Distributed Anycast Gateway

Distributed Anycast Gateway refers to the use of default gateway addressing that uses the same IP and MAC address across all the leafs that are a part of a VNI. This ensures that every leaf can function as the default gateway for the workloads directly connected to it. The distributed Anycast Gateway functionality is used to facilitate flexible workload placement, and optimal traffic forwarding across the VXLAN fabric.

Control Plane

There are two widely adopted control planes that are used with VXLAN:

Flood and Learn Multicast-Based Learning Control Plane

Cisco Nexus 9000 Series switches support the flood and learn multicast-based control plane method.

  • When configuring VXLAN with a multicast based control plane, every VTEP configured with a specific VXLAN VNI joins the same multicast group. Each VNI could have its own multicast group, or several VNIs can share the same group.

  • The multicast group is used to forward broadcast, unknown unicast, and multicast (BUM) traffic for a VNI.

  • The multicast configuration must support Any-Source Multicast (ASM) or PIM BiDir.

  • Initially, the VTEPs only learn the MAC addresses of devices that are directly connected to them.

  • Remote MAC address to VTEP mappings are learned via conversational learning.

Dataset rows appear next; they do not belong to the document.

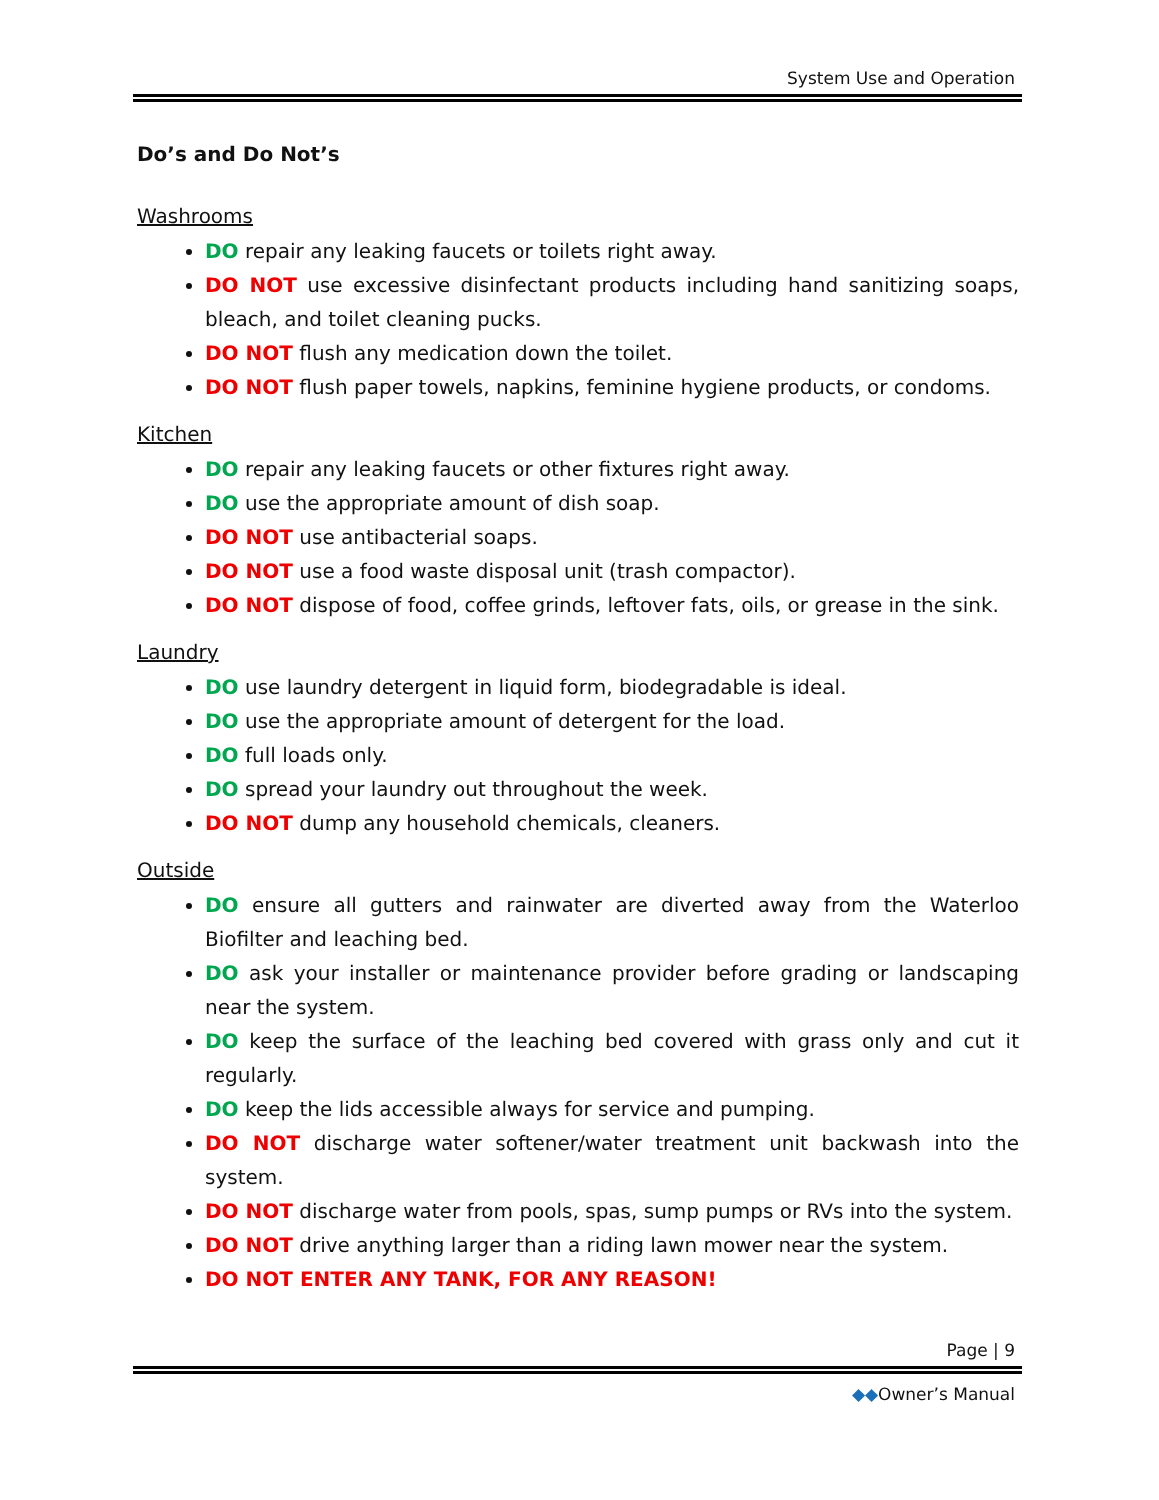System Use and Operation
Do’s and Do Not’s
Washrooms
DO repair any leaking faucets or toilets right away.
DO NOT use excessive disinfectant products including hand sanitizing soaps, bleach, and toilet cleaning pucks.
DO NOT flush any medication down the toilet.
DO NOT flush paper towels, napkins, feminine hygiene products, or condoms.
Kitchen
DO repair any leaking faucets or other fixtures right away.
DO use the appropriate amount of dish soap.
DO NOT use antibacterial soaps.
DO NOT use a food waste disposal unit (trash compactor).
DO NOT dispose of food, coffee grinds, leftover fats, oils, or grease in the sink.
Laundry
DO use laundry detergent in liquid form, biodegradable is ideal.
DO use the appropriate amount of detergent for the load.
DO full loads only.
DO spread your laundry out throughout the week.
DO NOT dump any household chemicals, cleaners.
Outside
DO ensure all gutters and rainwater are diverted away from the Waterloo Biofilter and leaching bed.
DO ask your installer or maintenance provider before grading or landscaping near the system.
DO keep the surface of the leaching bed covered with grass only and cut it regularly.
DO keep the lids accessible always for service and pumping.
DO NOT discharge water softener/water treatment unit backwash into the system.
DO NOT discharge water from pools, spas, sump pumps or RVs into the system.
DO NOT drive anything larger than a riding lawn mower near the system.
DO NOT ENTER ANY TANK, FOR ANY REASON!
Page | 9
◆◆Owner’s Manual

VXLAN MPBGP EVPN Control Plane

A Cisco Nexus 9000 Series switch can be configured to provide a Multiprotocol Border Gateway Protocol (MPBGP) ethernet VPN (EVPN) control plane. The control plane uses a distributed Anycast Gateway with Layer 2 and Layer 3 VXLAN overlay networks.

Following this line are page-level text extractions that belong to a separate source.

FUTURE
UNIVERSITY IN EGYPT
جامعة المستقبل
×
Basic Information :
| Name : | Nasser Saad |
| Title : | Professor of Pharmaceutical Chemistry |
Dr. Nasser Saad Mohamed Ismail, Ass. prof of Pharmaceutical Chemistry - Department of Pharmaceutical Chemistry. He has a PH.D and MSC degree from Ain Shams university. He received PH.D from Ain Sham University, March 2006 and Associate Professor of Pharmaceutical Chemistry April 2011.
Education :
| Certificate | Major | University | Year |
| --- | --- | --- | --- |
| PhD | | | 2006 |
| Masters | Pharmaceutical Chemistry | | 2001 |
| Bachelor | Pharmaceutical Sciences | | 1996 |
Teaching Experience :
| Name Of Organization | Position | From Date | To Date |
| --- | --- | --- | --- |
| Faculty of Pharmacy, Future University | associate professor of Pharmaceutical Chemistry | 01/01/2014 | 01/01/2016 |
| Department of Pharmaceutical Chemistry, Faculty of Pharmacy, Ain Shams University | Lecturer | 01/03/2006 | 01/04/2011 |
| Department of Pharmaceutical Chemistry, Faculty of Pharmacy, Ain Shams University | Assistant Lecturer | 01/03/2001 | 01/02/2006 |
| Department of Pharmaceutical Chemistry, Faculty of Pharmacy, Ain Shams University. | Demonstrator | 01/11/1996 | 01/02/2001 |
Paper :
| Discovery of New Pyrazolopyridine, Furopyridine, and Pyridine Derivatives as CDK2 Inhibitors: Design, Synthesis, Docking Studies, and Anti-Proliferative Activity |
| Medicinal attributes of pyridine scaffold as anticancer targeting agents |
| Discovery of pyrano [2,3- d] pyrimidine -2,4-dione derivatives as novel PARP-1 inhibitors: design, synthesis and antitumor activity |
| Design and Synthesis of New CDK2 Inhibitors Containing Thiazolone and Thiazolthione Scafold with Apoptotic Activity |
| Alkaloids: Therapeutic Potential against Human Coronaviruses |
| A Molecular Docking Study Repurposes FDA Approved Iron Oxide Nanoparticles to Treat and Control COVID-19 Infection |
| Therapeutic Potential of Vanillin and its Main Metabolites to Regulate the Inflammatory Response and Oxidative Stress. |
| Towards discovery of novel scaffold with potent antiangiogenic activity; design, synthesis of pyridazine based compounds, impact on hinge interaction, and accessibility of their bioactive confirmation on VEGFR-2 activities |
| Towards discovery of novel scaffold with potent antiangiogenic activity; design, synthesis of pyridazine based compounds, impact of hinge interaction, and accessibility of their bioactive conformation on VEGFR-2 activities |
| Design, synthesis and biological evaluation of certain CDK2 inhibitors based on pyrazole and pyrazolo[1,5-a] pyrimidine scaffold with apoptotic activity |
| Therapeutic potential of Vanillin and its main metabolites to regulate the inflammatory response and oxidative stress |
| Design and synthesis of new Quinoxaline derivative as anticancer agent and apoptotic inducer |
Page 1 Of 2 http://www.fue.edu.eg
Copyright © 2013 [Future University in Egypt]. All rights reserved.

For a data center network, an MPBGP EVPN control plane provides:

  • Flexible workload placement that is not restricted with physical topology of the data center network.

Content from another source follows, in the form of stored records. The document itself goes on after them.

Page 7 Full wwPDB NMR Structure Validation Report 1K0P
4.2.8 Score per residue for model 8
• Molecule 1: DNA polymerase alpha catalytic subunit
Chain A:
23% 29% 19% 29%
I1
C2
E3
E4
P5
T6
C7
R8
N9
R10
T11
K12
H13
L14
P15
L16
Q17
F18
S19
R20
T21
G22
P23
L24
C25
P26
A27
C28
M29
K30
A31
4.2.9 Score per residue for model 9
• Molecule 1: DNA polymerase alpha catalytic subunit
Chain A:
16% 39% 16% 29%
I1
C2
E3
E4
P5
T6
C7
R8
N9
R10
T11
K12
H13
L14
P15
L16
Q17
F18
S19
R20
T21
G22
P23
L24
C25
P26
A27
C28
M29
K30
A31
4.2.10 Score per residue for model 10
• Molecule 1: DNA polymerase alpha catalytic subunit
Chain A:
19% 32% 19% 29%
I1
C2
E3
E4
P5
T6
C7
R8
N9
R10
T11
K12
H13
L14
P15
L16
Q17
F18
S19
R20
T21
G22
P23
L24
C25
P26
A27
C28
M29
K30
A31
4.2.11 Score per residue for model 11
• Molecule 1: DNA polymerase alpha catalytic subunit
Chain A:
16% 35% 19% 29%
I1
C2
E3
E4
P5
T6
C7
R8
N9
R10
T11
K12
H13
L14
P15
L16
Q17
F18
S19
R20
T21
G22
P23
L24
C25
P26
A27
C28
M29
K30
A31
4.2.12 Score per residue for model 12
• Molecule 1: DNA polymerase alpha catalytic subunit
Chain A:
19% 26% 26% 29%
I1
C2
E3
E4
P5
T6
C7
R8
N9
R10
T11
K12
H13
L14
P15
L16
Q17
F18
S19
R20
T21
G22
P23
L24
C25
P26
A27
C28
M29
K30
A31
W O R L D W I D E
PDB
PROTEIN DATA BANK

    • Place virtual machines anywhere in the data center fabric.

  • Optimal East-West traffic between servers within and across data centers

    • East-West traffic between servers, or virtual machines, is achieved by most specific routing at the first hop router. First hop routing is done at the access layer. Host routes must be exchanged to ensure most specific routing to and from servers or hosts. Virtual machine (VM) mobility is supported by detecting new endpoint attachment when a new MAC address/IP address is seen directly connected to the local switch. When the local switch sees the new MAC/IP, it signals the new location to rest of the network.

  • Eliminate or reduce flooding in the data center.

    • Flooding is reduced by distributing MAC reachability information via MP-BGP EVPN to optimize flooding relating to L2 unknown unicast traffic. Optimization of reducing broadcasts associated with ARP/IPv6 Neighbor solicitation is achieved by distributing the necessary information via MPBGP EVPN. The information is then cached at the access switches. Address solicitation requests can be responded locally without sending a broadcast to the rest of the fabric.

  • A standards-based control plane that can be deployed independent of a specific fabric controller.

    • The MPBGP EVPN control plane approach provides:

      • IP reachability information for the tunnel endpoints associated with a segment and the hosts behind a specific tunnel endpoint.

      • Distribution of host MAC reachability to reduce/eliminate unknown unicast flooding.

      • Distribution of host IP/MAC bindings to provide local ARP suppression.

      • Host mobility.

      • A single address family (MPBGP EVPN) to distribute both L2 and L3 route reachability information.

  • Segmentation of Layer 2 and Layer 3 traffic

    • Traffic segmentation is achieved with using VXLAN encapsulation, where VNI acts as segment identifier.